*Data*:
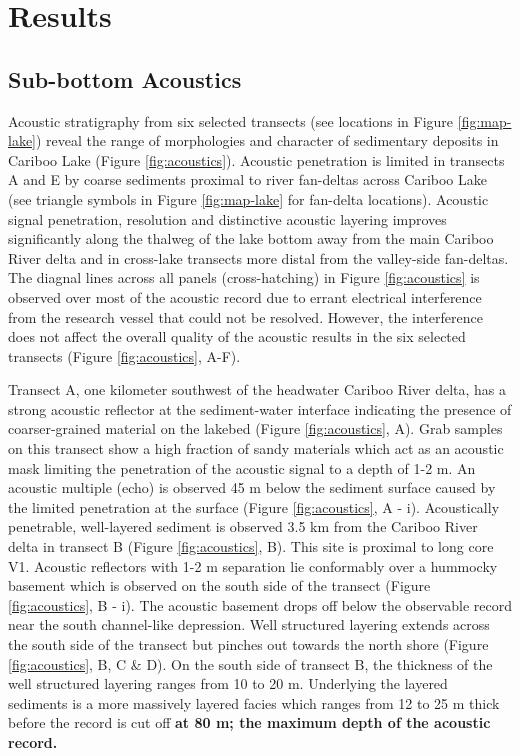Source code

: \documentclass[Royal,times,doublespace,sageh]{sagej}
\begin{document}
\hypertarget{results}{%
\section{Results}\label{results}}

\hypertarget{sub-bottom-acoustics}{%
\subsection{Sub-bottom Acoustics}\label{sub-bottom-acoustics}}

Acoustic stratigraphy from six selected transects (see locations in
Figure \ref{fig:map-lake}) reveal the range of morphologies and
character of sedimentary deposits in Cariboo Lake (Figure
\ref{fig:acoustics}). Acoustic penetration is limited in transects A and
E by coarse sediments proximal to river fan-deltas across Cariboo Lake
(see triangle symbols in Figure \ref{fig:map-lake} for fan-delta
locations). Acoustic signal penetration, resolution and distinctive
acoustic layering improves significantly along the thalweg of the lake
bottom away from the main Cariboo River delta and in cross-lake
transects more distal from the valley-side fan-deltas. The diagnal lines
across all panels (cross-hatching) in Figure \ref{fig:acoustics} is
observed over most of the acoustic record due to errant electrical
interference from the research vessel that could not be resolved.
However, the interference does not affect the overall quality of the
acoustic results in the six selected transects (Figure
\ref{fig:acoustics}, A-F).

Transect A, one kilometer southwest of the headwater Cariboo River
delta, has a strong acoustic reflector at the sediment-water interface
indicating the presence of coarser-grained material on the lakebed
(Figure \ref{fig:acoustics}, A). Grab samples on this transect show a
high fraction of sandy materials which act as an acoustic mask limiting
the penetration of the acoustic signal to a depth of 1-2 m. An acoustic
multiple (echo) is observed 45 m below the sediment surface caused by
the limited penetration at the surface (Figure \ref{fig:acoustics}, A -
i). Acoustically penetrable, well-layered sediment is observed 3.5 km
from the Cariboo River delta in transect B (Figure \ref{fig:acoustics},
B). This site is proximal to long core V1. Acoustic reflectors with 1-2
m separation lie conformably over a hummocky basement which is observed
on the south side of the transect (Figure \ref{fig:acoustics}, B - i).
The acoustic basement drops off below the observable record near the
south channel-like depression. Well structured layering extends across
the south side of the transect but pinches out towards the north shore
(Figure \ref{fig:acoustics}, B, C \& D). On the south side of transect
B, the thickness of the well structured layering ranges from 10 to 20 m.
Underlying the layered sediments is a more massively layered facies
which ranges from 12 to 25 m thick before the record is cut off
\textbf{at 80 m; the maximum depth of the acoustic record.}
\end{document}
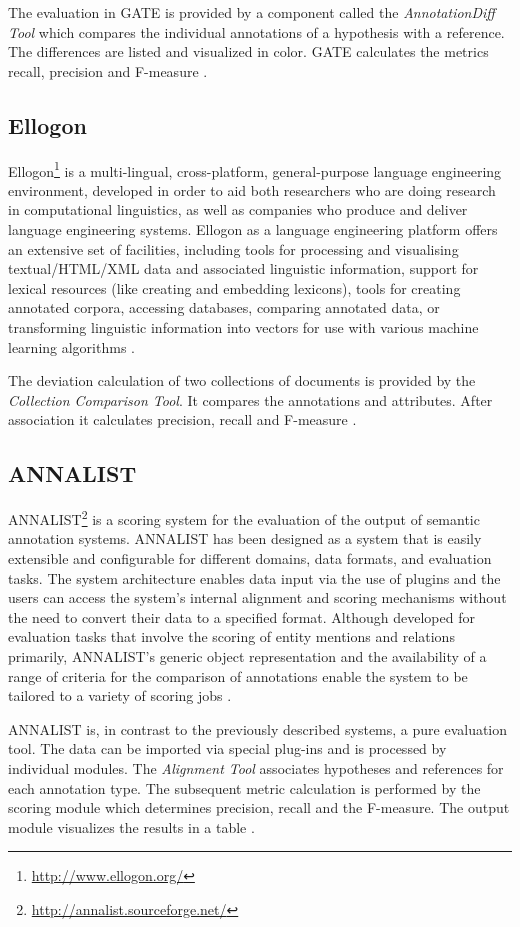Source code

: The evaluation in GATE is provided by a component called the \textit{AnnotationDiff Tool} which compares the individual annotations of a hypothesis with a reference. The differences are listed and visualized in color. GATE calculates the metrics recall, precision and F-measure \cite{Linsmayr:2010}.

\subsection{Ellogon}
Ellogon\footnote{\url{http://www.ellogon.org/}} is a multi-lingual, cross-platform, general-purpose language engineering environment, developed in order to aid both researchers who are doing research in computational linguistics, as well as companies who produce and deliver language engineering systems. Ellogon as a language engineering platform offers an extensive set of facilities, including tools for processing and visualising textual/HTML/XML data and associated linguistic information, support for lexical resources (like creating and embedding lexicons), tools for creating annotated corpora, accessing databases, comparing annotated data, or transforming linguistic information into vectors for use with various machine learning algorithms \cite{Ellogon}.

The deviation calculation of two collections of documents is provided by the \textit{Collection Comparison Tool}. It compares the annotations and attributes. After association it calculates precision, recall and F-measure \cite{Linsmayr:2010}.

\subsection{ANNALIST}
\gls{ANNALIST}\footnote{\url{http://annalist.sourceforge.net/}} is a scoring system for the evaluation of the output of semantic annotation systems. ANNALIST has been designed as a system that is easily extensible and configurable for different domains, data formats, and evaluation tasks. The system architecture enables data input via the use of plugins and the users can access the system’s internal alignment and scoring mechanisms without the need to convert their data to a specified format. Although developed for evaluation tasks that involve the scoring of entity mentions and relations primarily, ANNALIST's generic object representation and the availability of a range of criteria for the comparison of annotations enable the system to be tailored to a variety of scoring jobs \cite{Demetriou:2008}.

ANNALIST is, in contrast to the previously described systems, a pure evaluation tool. The data can be imported via special plug-ins and is processed by individual modules. The \textit{Alignment Tool} associates hypotheses and references for each annotation type. The subsequent metric calculation is performed by the scoring module which determines precision, recall and the F-measure. The output module visualizes the results in a table \cite{Linsmayr:2010}.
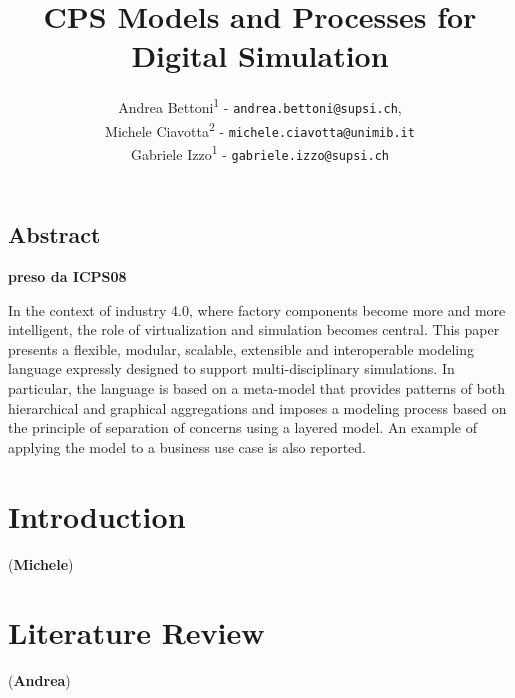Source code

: \documentclass{riverk}
\begin{document}
\setcounter{article}{7}

\begin{opening}
\title[CPS Models and Processes for Digital Simulation]{CPS Models and Processes for Digital Simulation %
            }
\author{Andrea Bettoni\textsuperscript{1} - \texttt{andrea.bettoni@supsi.ch},\\
	Michele Ciavotta\textsuperscript{2} - \texttt{michele.ciavotta@unimib.it}\\
	Gabriele Izzo\textsuperscript{1} - \texttt{gabriele.izzo@supsi.ch}}
\end{opening}

\subsection*{Abstract}
\textbf{preso da ICPS08}

In the context of industry 4.0, where factory components become more and more intelligent, the role of virtualization and simulation becomes central. This paper presents a flexible, modular, scalable, extensible and interoperable modeling language expressly designed to support multi-disciplinary simulations. In particular, the language is based on a meta-model that provides patterns of both hierarchical and graphical aggregations and imposes a modeling process based on the principle of separation of concerns using a layered model. An example of applying the model to a business use case is also reported. 


\section{Introduction} 
(\textbf{Michele})


\section{Literature Review}
(\textbf{Andrea})
\end{document}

*What you should do*:
Print exactly the lines above from the one with "The acoustic basement" to the one with "Underlying the layered", including both.

*Response below*:
The acoustic basement drops off below the observable record near the
south channel-like depression. Well structured layering extends across
the south side of the transect but pinches out towards the north shore
(Figure \ref{fig:acoustics}, B, C \& D). On the south side of transect
B, the thickness of the well structured layering ranges from 10 to 20 m.
Underlying the layered sediments is a more massively layered facies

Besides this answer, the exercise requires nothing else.